=== Begin Enclosure ===
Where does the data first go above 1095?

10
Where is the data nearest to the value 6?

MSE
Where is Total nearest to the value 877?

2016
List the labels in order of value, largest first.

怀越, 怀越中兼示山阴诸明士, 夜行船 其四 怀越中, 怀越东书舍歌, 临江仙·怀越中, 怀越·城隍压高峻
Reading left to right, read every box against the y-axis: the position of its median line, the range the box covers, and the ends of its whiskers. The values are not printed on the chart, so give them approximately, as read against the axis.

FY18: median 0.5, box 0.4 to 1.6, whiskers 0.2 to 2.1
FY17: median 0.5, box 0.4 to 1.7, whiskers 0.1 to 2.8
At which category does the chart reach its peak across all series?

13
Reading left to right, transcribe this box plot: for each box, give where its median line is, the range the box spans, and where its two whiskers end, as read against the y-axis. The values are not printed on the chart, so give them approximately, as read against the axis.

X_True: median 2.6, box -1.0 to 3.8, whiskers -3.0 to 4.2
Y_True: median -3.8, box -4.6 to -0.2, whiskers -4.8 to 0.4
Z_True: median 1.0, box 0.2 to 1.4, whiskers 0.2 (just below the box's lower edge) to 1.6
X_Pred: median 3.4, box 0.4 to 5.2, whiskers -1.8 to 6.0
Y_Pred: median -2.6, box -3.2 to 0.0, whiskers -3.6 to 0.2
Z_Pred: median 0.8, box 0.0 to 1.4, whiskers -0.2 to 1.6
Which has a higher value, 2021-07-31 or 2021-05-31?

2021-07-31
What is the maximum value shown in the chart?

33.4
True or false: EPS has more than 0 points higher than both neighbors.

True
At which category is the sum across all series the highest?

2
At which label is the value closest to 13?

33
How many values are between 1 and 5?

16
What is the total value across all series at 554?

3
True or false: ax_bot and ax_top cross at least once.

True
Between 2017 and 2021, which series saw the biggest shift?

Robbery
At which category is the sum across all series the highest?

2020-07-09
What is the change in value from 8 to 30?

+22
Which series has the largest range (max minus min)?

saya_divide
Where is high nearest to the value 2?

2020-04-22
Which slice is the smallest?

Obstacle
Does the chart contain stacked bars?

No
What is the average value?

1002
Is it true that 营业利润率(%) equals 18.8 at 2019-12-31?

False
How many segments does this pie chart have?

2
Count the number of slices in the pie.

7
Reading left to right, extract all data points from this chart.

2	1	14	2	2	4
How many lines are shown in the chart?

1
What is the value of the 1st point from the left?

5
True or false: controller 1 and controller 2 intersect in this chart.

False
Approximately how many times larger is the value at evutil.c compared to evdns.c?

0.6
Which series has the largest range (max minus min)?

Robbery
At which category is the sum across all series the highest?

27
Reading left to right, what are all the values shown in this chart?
=== End Enclosure ===
## Action item:
Copy the data above word for word, from the line with "FY18: median 0.5, box" to the line with "Reading left to right, transcribe", including both of those lines.

## Written response:
FY18: median 0.5, box 0.4 to 1.6, whiskers 0.2 to 2.1
FY17: median 0.5, box 0.4 to 1.7, whiskers 0.1 to 2.8
At which category does the chart reach its peak across all series?

13
Reading left to right, transcribe this box plot: for each box, give where its median line is, the range the box spans, and where its two whiskers end, as read against the y-axis. The values are not printed on the chart, so give them approximately, as read against the axis.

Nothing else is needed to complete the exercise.